__Task requirements__
Below are records to be repeated in full. Give them exactly.

__Extracted material__
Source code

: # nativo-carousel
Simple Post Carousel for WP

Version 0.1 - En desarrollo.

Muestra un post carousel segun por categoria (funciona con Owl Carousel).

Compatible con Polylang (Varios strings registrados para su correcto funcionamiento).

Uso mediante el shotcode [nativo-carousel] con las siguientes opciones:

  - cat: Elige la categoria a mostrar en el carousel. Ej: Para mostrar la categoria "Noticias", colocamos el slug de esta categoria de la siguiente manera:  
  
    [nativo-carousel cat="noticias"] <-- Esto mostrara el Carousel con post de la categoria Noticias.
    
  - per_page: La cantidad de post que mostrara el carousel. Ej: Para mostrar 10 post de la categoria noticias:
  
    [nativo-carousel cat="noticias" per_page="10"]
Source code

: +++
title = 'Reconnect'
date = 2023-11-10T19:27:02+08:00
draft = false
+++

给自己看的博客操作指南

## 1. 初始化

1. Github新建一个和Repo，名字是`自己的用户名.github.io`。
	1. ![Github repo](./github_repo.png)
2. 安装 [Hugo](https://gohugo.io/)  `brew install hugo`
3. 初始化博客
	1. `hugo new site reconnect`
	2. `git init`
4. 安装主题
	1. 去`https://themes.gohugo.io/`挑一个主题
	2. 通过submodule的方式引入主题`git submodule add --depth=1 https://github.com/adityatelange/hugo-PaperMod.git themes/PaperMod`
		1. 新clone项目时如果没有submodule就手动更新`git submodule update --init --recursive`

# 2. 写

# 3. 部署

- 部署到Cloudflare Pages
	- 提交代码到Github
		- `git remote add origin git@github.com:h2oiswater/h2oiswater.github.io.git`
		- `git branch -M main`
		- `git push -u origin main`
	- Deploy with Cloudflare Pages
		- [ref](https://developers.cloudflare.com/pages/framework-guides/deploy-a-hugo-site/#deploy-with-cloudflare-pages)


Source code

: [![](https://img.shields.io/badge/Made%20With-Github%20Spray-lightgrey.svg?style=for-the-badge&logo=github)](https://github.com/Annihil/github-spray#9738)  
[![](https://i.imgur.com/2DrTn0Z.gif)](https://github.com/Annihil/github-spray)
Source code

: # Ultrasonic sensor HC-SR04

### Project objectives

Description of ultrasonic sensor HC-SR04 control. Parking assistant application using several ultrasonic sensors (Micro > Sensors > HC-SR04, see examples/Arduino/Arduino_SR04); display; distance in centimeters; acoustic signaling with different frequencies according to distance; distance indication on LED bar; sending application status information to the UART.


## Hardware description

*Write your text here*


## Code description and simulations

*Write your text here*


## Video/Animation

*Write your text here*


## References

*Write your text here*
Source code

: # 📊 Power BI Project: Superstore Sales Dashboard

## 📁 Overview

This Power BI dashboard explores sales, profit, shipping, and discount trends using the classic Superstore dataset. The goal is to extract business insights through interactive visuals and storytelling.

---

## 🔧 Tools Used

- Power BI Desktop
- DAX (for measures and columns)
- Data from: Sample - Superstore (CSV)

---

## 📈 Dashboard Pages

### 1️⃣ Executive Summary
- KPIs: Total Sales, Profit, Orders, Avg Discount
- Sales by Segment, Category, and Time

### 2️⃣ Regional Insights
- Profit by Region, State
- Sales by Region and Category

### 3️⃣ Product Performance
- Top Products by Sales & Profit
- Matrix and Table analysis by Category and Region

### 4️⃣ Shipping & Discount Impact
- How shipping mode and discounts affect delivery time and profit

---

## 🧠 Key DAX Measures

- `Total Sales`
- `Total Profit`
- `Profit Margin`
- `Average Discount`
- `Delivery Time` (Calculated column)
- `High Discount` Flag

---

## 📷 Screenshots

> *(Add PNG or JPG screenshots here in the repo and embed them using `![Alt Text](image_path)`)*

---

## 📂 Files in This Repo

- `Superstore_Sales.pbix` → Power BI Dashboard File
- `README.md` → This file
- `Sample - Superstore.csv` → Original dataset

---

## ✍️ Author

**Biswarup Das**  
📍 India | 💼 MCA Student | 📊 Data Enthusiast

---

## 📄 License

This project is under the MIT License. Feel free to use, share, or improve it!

__Written answer__
Source code

: # nativo-carousel
Simple Post Carousel for WP

Version 0.1 - En desarrollo.

Muestra un post carousel segun por categoria (funciona con Owl Carousel).

Compatible con Polylang (Varios strings registrados para su correcto funcionamiento).

Uso mediante el shotcode [nativo-carousel] con las siguientes opciones:

  - cat: Elige la categoria a mostrar en el carousel. Ej: Para mostrar la categoria "Noticias", colocamos el slug de esta categoria de la siguiente manera:  
  
    [nativo-carousel cat="noticias"] <-- Esto mostrara el Carousel con post de la categoria Noticias.
    
  - per_page: La cantidad de post que mostrara el carousel. Ej: Para mostrar 10 post de la categoria noticias:
  
    [nativo-carousel cat="noticias" per_page="10"]
Source code

: +++
title = 'Reconnect'
date = 2023-11-10T19:27:02+08:00
draft = false
+++

给自己看的博客操作指南

## 1. 初始化

1. Github新建一个和Repo，名字是`自己的用户名.github.io`。
	1. ![Github repo](./github_repo.png)
2. 安装 [Hugo](https://gohugo.io/)  `brew install hugo`
3. 初始化博客
	1. `hugo new site reconnect`
	2. `git init`
4. 安装主题
	1. 去`https://themes.gohugo.io/`挑一个主题
	2. 通过submodule的方式引入主题`git submodule add --depth=1 https://github.com/adityatelange/hugo-PaperMod.git themes/PaperMod`
		1. 新clone项目时如果没有submodule就手动更新`git submodule update --init --recursive`

# 2. 写

# 3. 部署

- 部署到Cloudflare Pages
	- 提交代码到Github
		- `git remote add origin git@github.com:h2oiswater/h2oiswater.github.io.git`
		- `git branch -M main`
		- `git push -u origin main`
	- Deploy with Cloudflare Pages
		- [ref](https://developers.cloudflare.com/pages/framework-guides/deploy-a-hugo-site/#deploy-with-cloudflare-pages)


Source code

: [![](https://img.shields.io/badge/Made%20With-Github%20Spray-lightgrey.svg?style=for-the-badge&logo=github)](https://github.com/Annihil/github-spray#9738)  
[![](https://i.imgur.com/2DrTn0Z.gif)](https://github.com/Annihil/github-spray)
Source code

: # Ultrasonic sensor HC-SR04

### Project objectives

Description of ultrasonic sensor HC-SR04 control. Parking assistant application using several ultrasonic sensors (Micro > Sensors > HC-SR04, see examples/Arduino/Arduino_SR04); display; distance in centimeters; acoustic signaling with different frequencies according to distance; distance indication on LED bar; sending application status information to the UART.


## Hardware description

*Write your text here*


## Code description and simulations

*Write your text here*


## Video/Animation

*Write your text here*


## References

*Write your text here*
Source code

: # 📊 Power BI Project: Superstore Sales Dashboard

## 📁 Overview

This Power BI dashboard explores sales, profit, shipping, and discount trends using the classic Superstore dataset. The goal is to extract business insights through interactive visuals and storytelling.

---

## 🔧 Tools Used

- Power BI Desktop
- DAX (for measures and columns)
- Data from: Sample - Superstore (CSV)

---

## 📈 Dashboard Pages

### 1️⃣ Executive Summary
- KPIs: Total Sales, Profit, Orders, Avg Discount
- Sales by Segment, Category, and Time

### 2️⃣ Regional Insights
- Profit by Region, State
- Sales by Region and Category

### 3️⃣ Product Performance
- Top Products by Sales & Profit
- Matrix and Table analysis by Category and Region

### 4️⃣ Shipping & Discount Impact
- How shipping mode and discounts affect delivery time and profit

---

## 🧠 Key DAX Measures

- `Total Sales`
- `Total Profit`
- `Profit Margin`
- `Average Discount`
- `Delivery Time` (Calculated column)
- `High Discount` Flag

---

## 📷 Screenshots

> *(Add PNG or JPG screenshots here in the repo and embed them using `![Alt Text](image_path)`)*

---

## 📂 Files in This Repo

- `Superstore_Sales.pbix` → Power BI Dashboard File
- `README.md` → This file
- `Sample - Superstore.csv` → Original dataset

---

## ✍️ Author

**Biswarup Das**  
📍 India | 💼 MCA Student | 📊 Data Enthusiast

---

## 📄 License

This project is under the MIT License. Feel free to use, share, or improve it!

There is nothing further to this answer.